**PASSAGE SHOWN:**
----------

The vast majority of rental agreements in the Netherlands are concluded on the basis of the standard ROZ model rental agreement. In this, the landlord is responsible for taxes, insurance and major maintenance. However, we increasingly encounter the “triple net rental agreement”. In this article, we explain what triple net entails and what the advantages and disadvantages are for a tenant.
As mentioned, this is the most commonly used model. The tenant pays rent, takes care of minor and daily maintenance (think of a leaking tap and a squeaky door). The major costs, such as insurance, property tax and major maintenance, are for the landlord. The tenant therefore has relatively little to worry about. In many cases, even minor maintenance is arranged by the landlord and is settled via the service costs.
With the triple net agreement, the tenant not only pays the rent, taxes and insurance, but also all maintenance costs. And by ‘all’ we really mean everything: from the roof to the foundations, from air conditioning to elevators. If the building falls apart, the tenant has to solve it.
Triple net rental is more common in buildings that have been developed specifically for the tenant. This mainly concerns distribution centres, logistics hubs and production halls. Or in buildings that have been sold via a sale-and-leaseback construction. The tenant, who is also the former owner, usually knows how the maintenance is arranged and can therefore better oversee certain risks.

----------

**EXTRACTED DATA:**
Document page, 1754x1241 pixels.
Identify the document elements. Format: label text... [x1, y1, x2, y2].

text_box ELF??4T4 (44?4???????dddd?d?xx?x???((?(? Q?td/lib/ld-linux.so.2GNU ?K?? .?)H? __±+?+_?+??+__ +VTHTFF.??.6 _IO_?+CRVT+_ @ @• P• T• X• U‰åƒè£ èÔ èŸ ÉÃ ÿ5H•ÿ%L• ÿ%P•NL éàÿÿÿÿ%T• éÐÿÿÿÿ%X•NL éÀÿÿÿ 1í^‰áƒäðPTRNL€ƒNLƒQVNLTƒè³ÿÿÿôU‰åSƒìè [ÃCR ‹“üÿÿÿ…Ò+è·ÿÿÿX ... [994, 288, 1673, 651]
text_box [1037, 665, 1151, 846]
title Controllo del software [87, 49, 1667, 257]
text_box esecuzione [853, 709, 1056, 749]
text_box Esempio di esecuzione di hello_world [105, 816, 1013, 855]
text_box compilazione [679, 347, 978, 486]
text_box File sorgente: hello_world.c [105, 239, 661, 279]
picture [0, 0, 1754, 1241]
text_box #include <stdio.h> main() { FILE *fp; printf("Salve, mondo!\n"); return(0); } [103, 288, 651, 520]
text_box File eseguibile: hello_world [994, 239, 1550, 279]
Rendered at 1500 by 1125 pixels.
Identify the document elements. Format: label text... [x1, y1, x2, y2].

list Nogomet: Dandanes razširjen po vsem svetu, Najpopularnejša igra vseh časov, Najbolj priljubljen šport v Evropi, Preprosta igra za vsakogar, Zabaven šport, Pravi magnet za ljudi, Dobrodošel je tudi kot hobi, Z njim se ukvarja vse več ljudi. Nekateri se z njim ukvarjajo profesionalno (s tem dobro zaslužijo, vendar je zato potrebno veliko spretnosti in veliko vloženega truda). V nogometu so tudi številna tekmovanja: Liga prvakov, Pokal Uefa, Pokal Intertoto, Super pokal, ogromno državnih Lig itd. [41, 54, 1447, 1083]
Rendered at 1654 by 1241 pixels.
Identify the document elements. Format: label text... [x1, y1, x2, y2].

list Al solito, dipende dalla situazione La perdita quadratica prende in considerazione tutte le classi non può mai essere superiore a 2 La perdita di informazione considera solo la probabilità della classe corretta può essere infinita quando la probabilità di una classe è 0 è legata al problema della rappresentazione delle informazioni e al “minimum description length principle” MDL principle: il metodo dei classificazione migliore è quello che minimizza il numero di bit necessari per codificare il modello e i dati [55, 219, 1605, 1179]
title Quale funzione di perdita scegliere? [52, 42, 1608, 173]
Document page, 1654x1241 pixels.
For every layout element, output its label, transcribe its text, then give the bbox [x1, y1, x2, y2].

----------

**WHAT NEEDS TO BE DONE:** Please repeat the rental agreement article starting at "As mentioned, this" and ending at "the service costs.", replacing "landlord" with "property owner". The rows were drawn from a different source.

**ANSWER TO THIS TASK:**
As mentioned, this is the most commonly used model. The tenant pays rent, takes care of minor and daily maintenance (think of a leaking tap and a squeaky door). The major costs, such as insurance, property tax and major maintenance, are for the property owner. The tenant therefore has relatively little to worry about. In many cases, even minor maintenance is arranged by the property owner and is settled via the service costs.